Le mamme in quarantena: salti sul divano e castelli nelle ceste del bucato. Intanto il tempo manca e fugge via

Segnano le tacche sul muro, come i carcerati. Poi vengono di corsa da me e mi aggiornano: “Mamma, sono 60 giorni che siamo in quarantena”. A sentirlo pronunciare da loro il numero fa ancor più impressione. “Quando finirà?”. “Ancora pochi giorni bimbi, resistete”.

E tra te e te pensi a quanto questa situazione appaia irreale. Perché non avresti mai potuto concepirla, perché alla fine, malgrado tutto, per fortuna ci si è adeguati e si è riusciti a entrare in una dimensione parallela. Nella quale però, lo ammetto, io comincio a trovare non pochi disagi. A partire dall’idea che i miei figli non stanno mettendo naso fuori dalla porta di casa da due mesi.

Per carità, sopravvivono alla grande. Giocano tra di loro, corrono tra divano, letto, tavolo. Col pallone sono riusciti a rompere la tv, in una cesta hanno creato castelli.

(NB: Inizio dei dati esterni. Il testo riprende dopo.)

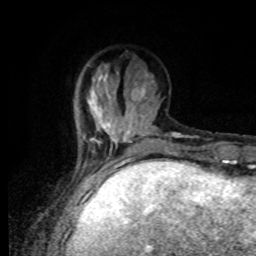
Breast MRI, one axial slice. Position 26 of 80 along the scan axis. Cropped to one breast. Dynamic contrast-enhanced series, time point 2 of 8 at this slice position (early post-contrast). 1.5 T. TE 4.2 ms, TR 7 ms. 256 × 256 image matrix, field of view 170 × 170 mm. Female patient.
Annotated regions visible in this slice (semi-automatically segmented with operator editing):
- enhancing-tissue mask used for the functional tumour volume (all voxels passing the contrast-enhancement thresholds inside the analysis volume; usually the tumour): bounding box [x1, y1, x2, y2] px = [83, 64, 134, 170]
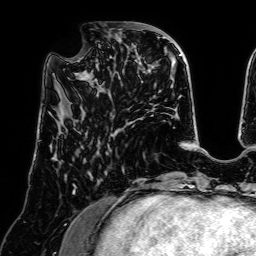
Breast MRI (dynamic contrast-enhanced), one axial slice; position 22 of 64 along the scan axis; cropped to one breast; dynamic contrast-enhanced series, time point 2 of 7 at this slice position (early post-contrast); 1.5 T; TE 2.6 ms, TR 5.2 ms; 2.5 mm slice thickness; 256 × 256 image matrix, field of view 225 × 225 mm. Female patient.
Outlined on this slice (semi-automatically segmented with operator editing):
- enhancing-tissue mask used for the functional tumour volume (all voxels passing the contrast-enhancement thresholds inside the analysis volume; usually the tumour): bounding box <70,24,139,88> (left, top, right, bottom; pixels)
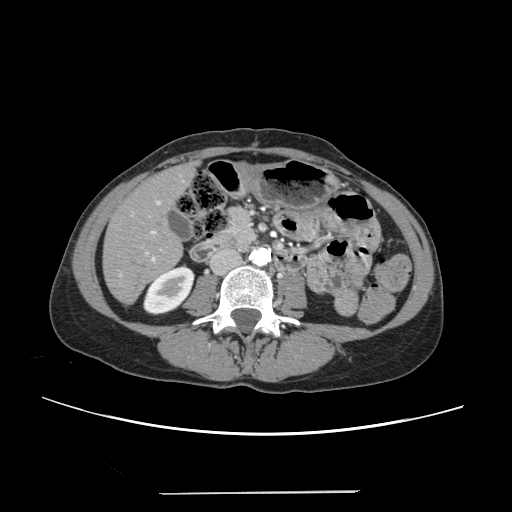
Contrast-enhanced abdominal CT, one axial slice; slice 76 of 240 in the series (ordered by position); 120 kVp; soft-tissue window (W 400 / L 40 HU); 512 × 512 image matrix. Case-level facts recorded for this patient, not image findings: patient: female, age 52 years at operation; diagnosis: colorectal cancer liver metastases, imaged before liver resection; multiple liver metastases: no; largest metastasis: 1.5 cm; disease in both lobes: no.
Annotated regions visible in this slice (outlined manually by an expert reader):
- liver: bounding box [x1, y1, x2, y2] px = [105, 165, 194, 303]
- planned liver remnant (the part of the liver to remain after resection): [105, 172, 181, 303]
- portal vein (with intrahepatic branches): [132, 201, 162, 261]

Ma fa comunque effetto sapere che mentre un adulto può trovare motivazioni varie per uscire, dalla spesa alla passeggiata del cane (ma ho incontrato anche chi chiacchiera al telefono, chi si rifugia in auto ad ascoltar musica, chi porta fuori la pattumiera facendo lunghi giri attorno al quartiere), loro siano letteralmente blindati.

Il mio vicino, da qualche giorno, fa uscire in cortile il suo bimbo con una macchinina radiotelecomandata verso le nove di sera, quando tutto tace, poi dopo 10 minuti rientra. La mia dirimpettaia esce sul piccolo balcone coi due figli e balla con loro. L’altra vicina li fa affacciare alla finestra dalle 8 del mattino alle 10 perché è l’orario nel quale il sole batte sulla loro facciata. Mia sorella è alle prese con un bimbo di due anni e uno nato un mese fa che ancora non conosco. Non ha un attimo per sé, non dorme, non sa più cosa inventare.

Io mi sveglio al mattino col planning didattico di Tommy che giorno dopo giorno mi devo preparare per non perder pezzi: italiano, matematica, spazio, tempo, scienze, pure musica. E’ in prima elementare, ha un “meet” al giorno di un’ora e mezza online e i compiti da fare. Alice ha cinque anni, vorrei tanto stimolarla con qualche attività mentre il fratello studia, ma alzo bandiera bianca e la lascio inventarsi cose da fare.

Il tutto senza considerare il mio, di lavoro. Che ormai non riesco assolutamente più a portare avanti. Dovrei inventare nuovi progetti, pensare a cosa ne sarà di me una volta che ne usciremo, trovare clienti nuovi, non perdere l’ottimismo. Ma niente, quasi tutte le giornate mi sfuggono tra le dita. Tra compiti, giochi da inventare, colazioni, pranzi, merende e cene da cucinare, casa da riordinare, videolezioni da seguire. No, non ho tempo per fare ginnastica, come raccomandano. Non ho tempo per leggere e a volte nemmeno per pensare. Non polemizzo, eseguo, mi adeguo. Mi adeguo anche all’idea che i bimbi non torneranno a scuola mentre io dovrò per forza trovare un modo per lavorare. Come farò boh. Non so, davvero non so come ne uscirò. Io. E tante mamme come me.